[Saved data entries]
● ● ● ● ● ● ●
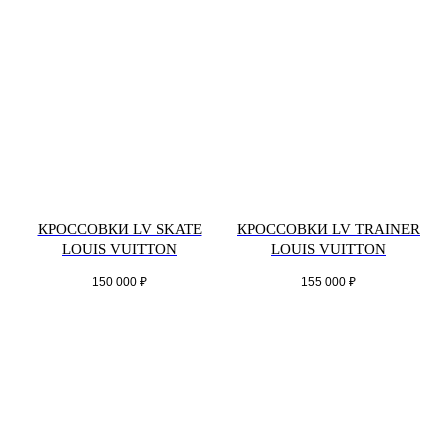
КРОССОВКИ LV SKATE
КРОССОВКИ LV TRAINER
LOUIS VUITTON
LOUIS VUITTON
150 000
₽
155 000
₽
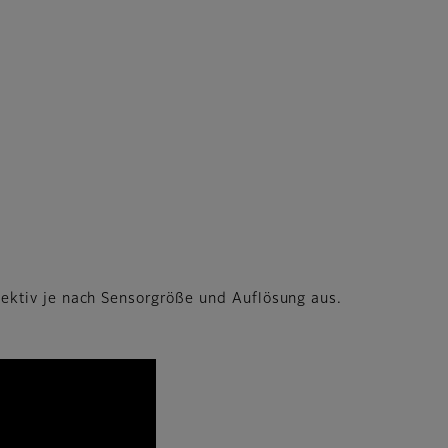
ektiv je nach Sensorgröße und Auflösung aus.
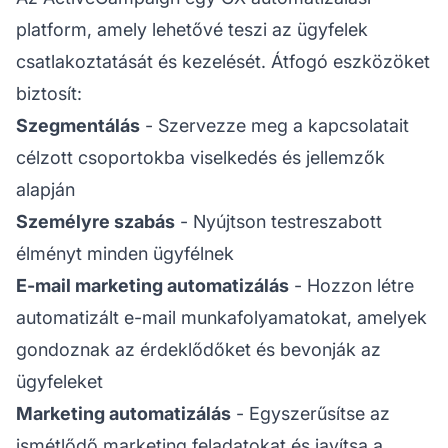
platform, amely lehetővé teszi az ügyfelek
csatlakoztatását és kezelését. Átfogó eszközöket
biztosít:
Szegmentálás
- Szervezze meg a kapcsolatait
célzott csoportokba viselkedés és jellemzők
alapján
Személyre szabás
- Nyújtson testreszabott
élményt minden ügyfélnek
E-mail marketing automatizálás
- Hozzon létre
automatizált e-mail munkafolyamatokat, amelyek
gondoznak az érdeklődőket és bevonják az
ügyfeleket
Marketing automatizálás
- Egyszerűsítse az
ismétlődő marketing feladatokat és javítsa a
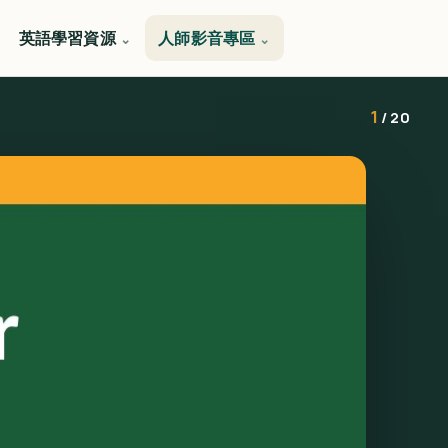
英語學習資源
人師影音專區
1
/ 20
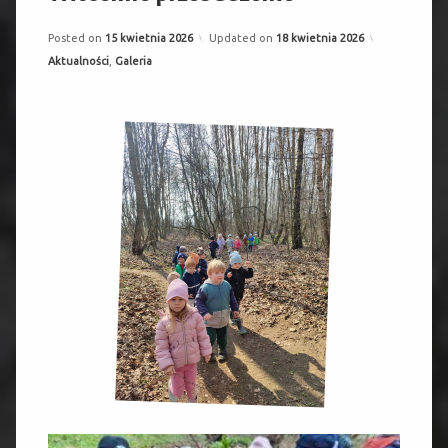
Posted on
15 kwietnia 2026
Updated on
18 kwietnia 2026
Categories:
Aktualności
,
Galeria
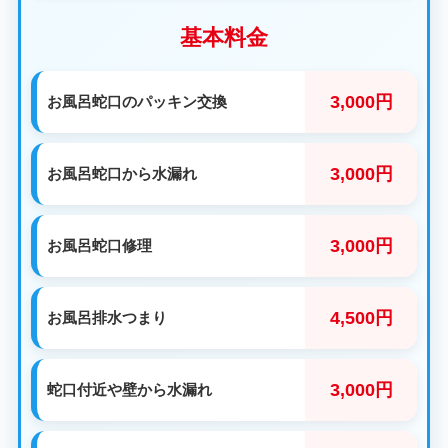
基本料金
3,000円
お風呂蛇口のパッキン交換
3,000円
お風呂蛇口から水漏れ
3,000円
お風呂蛇口修理
4,500円
お風呂排水つまり
3,000円
蛇口付近や壁から水漏れ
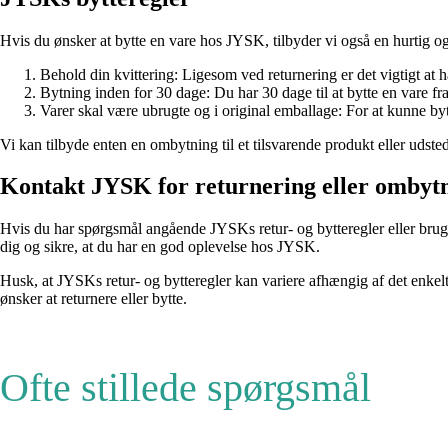
Hvis du ønsker at bytte en vare hos JYSK, tilbyder vi også en hurtig og 
Behold din kvittering: Ligesom ved returnering er det vigtigt at hav
Bytning inden for 30 dage: Du har 30 dage til at bytte en vare fr
Varer skal være ubrugte og i original emballage: For at kunne byt
Vi kan tilbyde enten en ombytning til et tilsvarende produkt eller uds
Kontakt JYSK for returnering eller ombyt
Hvis du har spørgsmål angående JYSKs retur- og bytteregler eller brug f
dig og sikre, at du har en god oplevelse hos JYSK.
Husk, at JYSKs retur- og bytteregler kan variere afhængig af det enkelte
ønsker at returnere eller bytte.
Ofte stillede spørgsmål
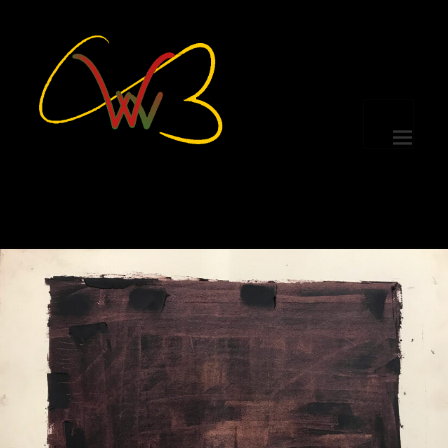
MENÜ
UND
WIDGETS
● ● ● ● ● ● ●
» **Action item**: Return every entry of the data above verbatim, with no images included.

» **Reply**:
КРОССОВКИ LV SKATE
КРОССОВКИ LV TRAINER
LOUIS VUITTON
LOUIS VUITTON
150 000
₽
155 000
₽
ektiv je nach Sensorgröße und Auflösung aus.
platform, amely lehetővé teszi az ügyfelek
csatlakoztatását és kezelését. Átfogó eszközöket
biztosít:
Szegmentálás
- Szervezze meg a kapcsolatait
célzott csoportokba viselkedés és jellemzők
alapján
Személyre szabás
- Nyújtson testreszabott
élményt minden ügyfélnek
E-mail marketing automatizálás
- Hozzon létre
automatizált e-mail munkafolyamatokat, amelyek
gondoznak az érdeklődőket és bevonják az
ügyfeleket
Marketing automatizálás
- Egyszerűsítse az
ismétlődő marketing feladatokat és javítsa a
英語學習資源
人師影音專區
1
/ 20
Posted on
15 kwietnia 2026
Updated on
18 kwietnia 2026
Categories:
Aktualności
,
Galeria
基本料金
3,000円
お風呂蛇口のパッキン交換
3,000円
お風呂蛇口から水漏れ
3,000円
お風呂蛇口修理
4,500円
お風呂排水つまり
3,000円
蛇口付近や壁から水漏れ
Hvis du ønsker at bytte en vare hos JYSK, tilbyder vi også en hurtig og 
Behold din kvittering: Ligesom ved returnering er det vigtigt at hav
Bytning inden for 30 dage: Du har 30 dage til at bytte en vare fr
Varer skal være ubrugte og i original emballage: For at kunne byt
Vi kan tilbyde enten en ombytning til et tilsvarende produkt eller uds
Kontakt JYSK for returnering eller ombyt
Hvis du har spørgsmål angående JYSKs retur- og bytteregler eller brug f
dig og sikre, at du har en god oplevelse hos JYSK.
Husk, at JYSKs retur- og bytteregler kan variere afhængig af det enkelte
ønsker at returnere eller bytte.
Ofte stillede spørgsmål
MENÜ
UND
WIDGETS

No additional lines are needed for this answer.